Tes umb pun gue lewatin. Tes umb ini yang menurut gue
paling berat, karena waktu bulan puasa. Gue harus beragkat dari rumah yang di
sawangan ke Jakarta pusat, karena gue tes di sman 1 jakarta. Dibanding tes-tes
yang lain, ini yang paling berat karena paling jauh. Dan saat itu sedih juga
melihat orang-orang lain ditemani orang tua atau keluarga mereka, gatau kenapa
saat itu butuh banget perhatian keluarga karena itu adalah tes yang paling
menentukan tahun ini selain hasil tes uin. Tapi tes itupun akhirnya berlalu,
tinggal menunggu saat paling mendebarkannya, pengumuman.
Saat itu kan bulan puasa, maka gue mulai
perbanyak meminta kepada Allah swt, yang terbaik buat gue, karena manusia kan
ga pernah tau yang terbaik buat mereka, Cuma Allah yang tau. Ternyata
pengumuman yang duluan keluar adalah umb.

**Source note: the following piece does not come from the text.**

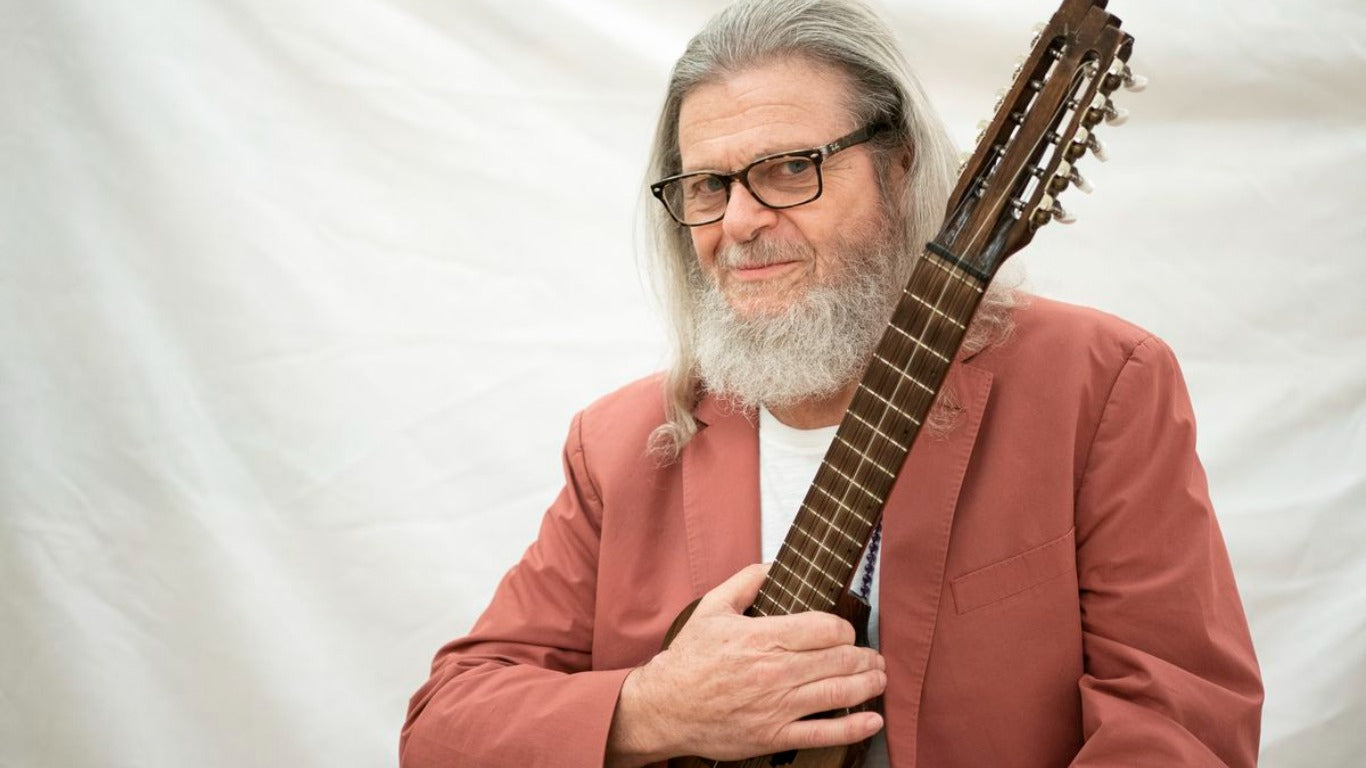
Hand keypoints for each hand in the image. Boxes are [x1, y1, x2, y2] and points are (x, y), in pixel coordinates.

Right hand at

Gue sangat takut, deg-degan dan
takut. Gue inget banget saat-saat itu, waktu itu jam 9 pagi, abi baru pulang
kerja waktu gue lagi nyapu depan rumah. Pengumuman umb hari itu ada di Koran,
abi yang pertama liat. Dengan muka lesu, abi bilang, “sabar ya nak, kamu
mungkin belum dikasih rezekinya tahun ini, doain aja semoga uin kamu dapet atau
coba lagi tahun depan…”. Jelas sedih, nyerah, tapi masih penasaran kenapa ga
bisa-bisa dapet.
Siangnya, gue liat-liat lagi korannya karena
masih penasaran, ternyata disana ada nama gue! Berkali-kali gue liat, ternyata
emang itu nama dan nomor peserta gue. Gue teriak dan nangis saking senengnya.
Umi yang lagi solat pun menangis saat itu. Terharu. Sangat terharu ngeliat umi
nangis dalam salat sampai sebegitunya. Abi pun langsung bangun karena saat itu
lagi tidur dan langsung memeluk gue. Umi pun selesai salat langsung memeluk dan
menciumi gue. Hari itu adalah hari yang penuh kelegaan bagi gue.
Selang dua hari dari hari yang membahagiakan
itu, pengumuman dari uin keluar. Gue lulus di fik nya. Tapi gue tetep milih fk
walaupun dapetnya fk di lhokseumawe. Awalnya gue gatau dimana lhokseumawe,
setelah gue liat di peta, ternyata hamper keujung Indonesia! Tapi niat tetep
lurus, maka gue berangkat ke sini, lhokseumawe, bagian utara dari serambi
mekah."
Bernapas?
Saya tidak bernapas mendengar kisah panjangnya menuju Kedokteran. Ada ya orang
sekekeh dia? saya ga ngerti deh. Tapi itulah yang membedakan orang keren dengan
yang jurang keren :D
Saya lahir pada Rabu, 21 Legi. atau 1 Juni 1994 pukul 04.00 pagi. Subhanallah, lahir juga anak tetanggga.
Fahda=Harimau.
Fauziani=cheetah.
walah?? filosofinya adalah, cheetah itu ditakuti lawan dan dihormati kawan, orang tua saya mungkin berharap seperti itu.